### Aim of the exercise:
Take every line in the entries that includes the word "with" and copy it.
[Data listing Boundary: Start]
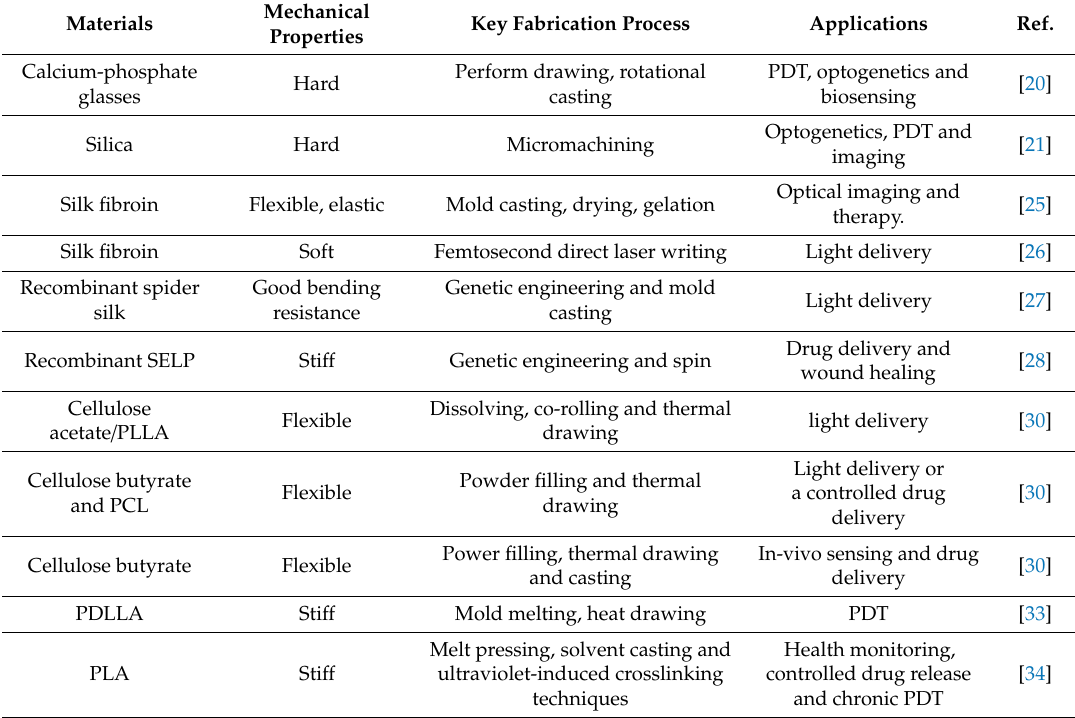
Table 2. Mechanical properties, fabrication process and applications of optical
[Data listing Boundary: End]
[Data listing Boundary: Start]
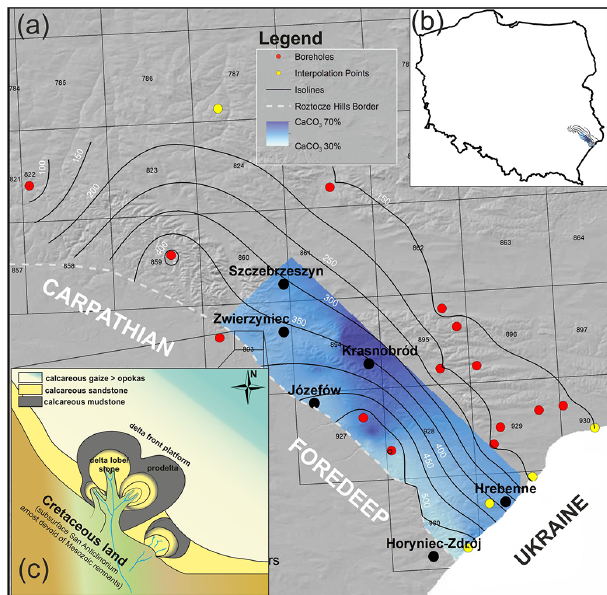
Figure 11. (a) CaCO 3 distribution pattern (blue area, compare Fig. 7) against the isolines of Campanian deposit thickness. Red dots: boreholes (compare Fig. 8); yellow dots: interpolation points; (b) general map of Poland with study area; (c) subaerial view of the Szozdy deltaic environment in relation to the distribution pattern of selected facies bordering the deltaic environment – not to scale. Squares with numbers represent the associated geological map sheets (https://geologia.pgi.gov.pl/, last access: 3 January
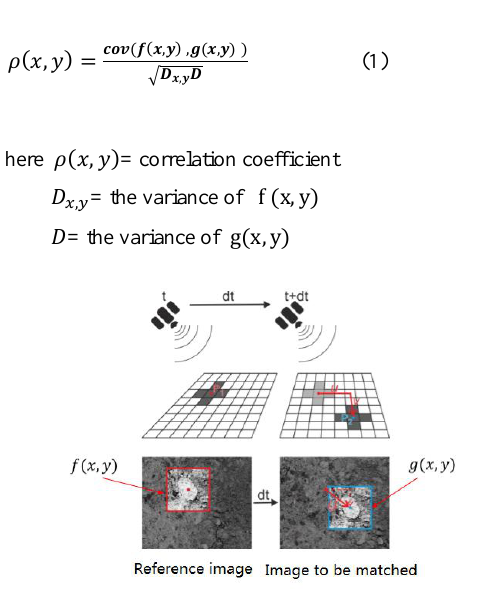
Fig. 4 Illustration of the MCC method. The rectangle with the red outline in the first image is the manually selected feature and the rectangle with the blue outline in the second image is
[Data listing Boundary: End]
[Data listing Boundary: Start]
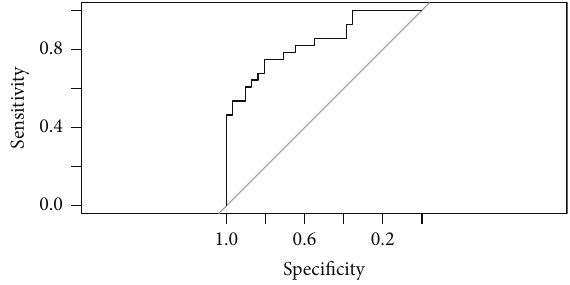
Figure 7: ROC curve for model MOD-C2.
[Data listing Boundary: End]
### Result of the exercise:
Figure 11. (a) CaCO 3 distribution pattern (blue area, compare Fig. 7) against the isolines of Campanian deposit thickness. Red dots: boreholes (compare Fig. 8); yellow dots: interpolation points; (b) general map of Poland with study area; (c) subaerial view of the Szozdy deltaic environment in relation to the distribution pattern of selected facies bordering the deltaic environment – not to scale. Squares with numbers represent the associated geological map sheets (https://geologia.pgi.gov.pl/, last access: 3 January
Fig. 4 Illustration of the MCC method. The rectangle with the red outline in the first image is the manually selected feature and the rectangle with the blue outline in the second image is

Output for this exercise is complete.